- **EXERCISE GOAL**
Scan the entries for the string "CENTRE" and give the number of lines that have it, nothing further.

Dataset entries
%%

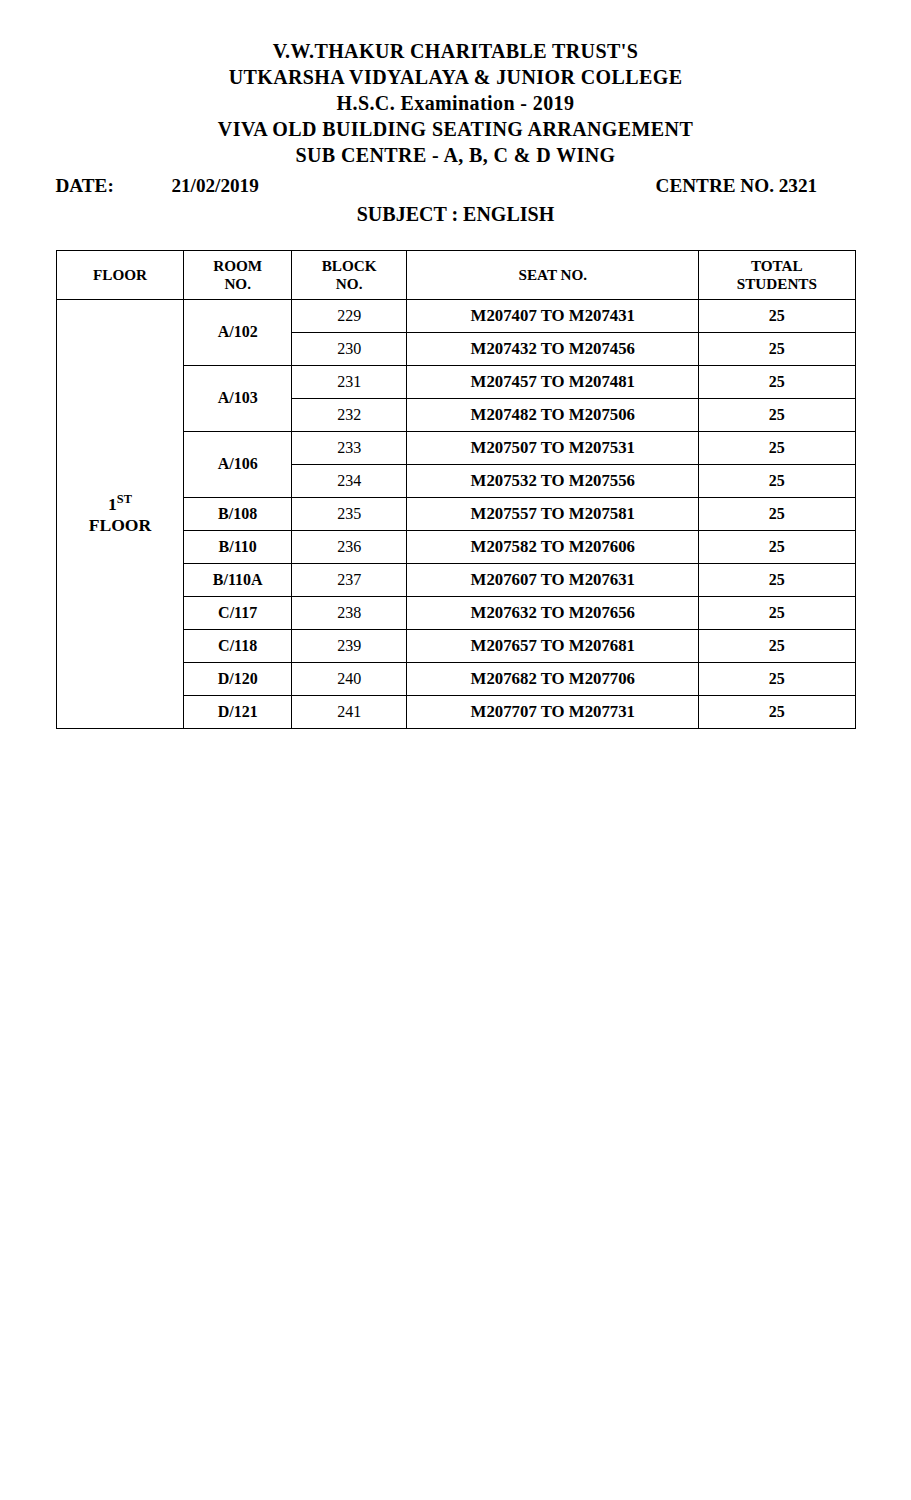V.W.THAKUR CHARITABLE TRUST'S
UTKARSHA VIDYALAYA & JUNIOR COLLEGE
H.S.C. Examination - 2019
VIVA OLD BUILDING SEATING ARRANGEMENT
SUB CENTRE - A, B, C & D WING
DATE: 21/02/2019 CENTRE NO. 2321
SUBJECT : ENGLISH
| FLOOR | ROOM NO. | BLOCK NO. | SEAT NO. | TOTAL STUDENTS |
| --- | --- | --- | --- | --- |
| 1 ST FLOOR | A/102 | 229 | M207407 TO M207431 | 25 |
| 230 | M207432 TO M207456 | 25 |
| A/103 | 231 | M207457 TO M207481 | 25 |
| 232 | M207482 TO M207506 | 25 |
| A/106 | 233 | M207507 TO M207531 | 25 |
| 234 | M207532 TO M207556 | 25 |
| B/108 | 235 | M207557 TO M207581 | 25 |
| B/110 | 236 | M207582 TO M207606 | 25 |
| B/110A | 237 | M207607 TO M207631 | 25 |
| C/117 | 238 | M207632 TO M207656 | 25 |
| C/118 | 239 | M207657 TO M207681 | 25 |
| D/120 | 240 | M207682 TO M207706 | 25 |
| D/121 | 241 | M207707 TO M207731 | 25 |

%%

- **SOLVED PROBLEM**
2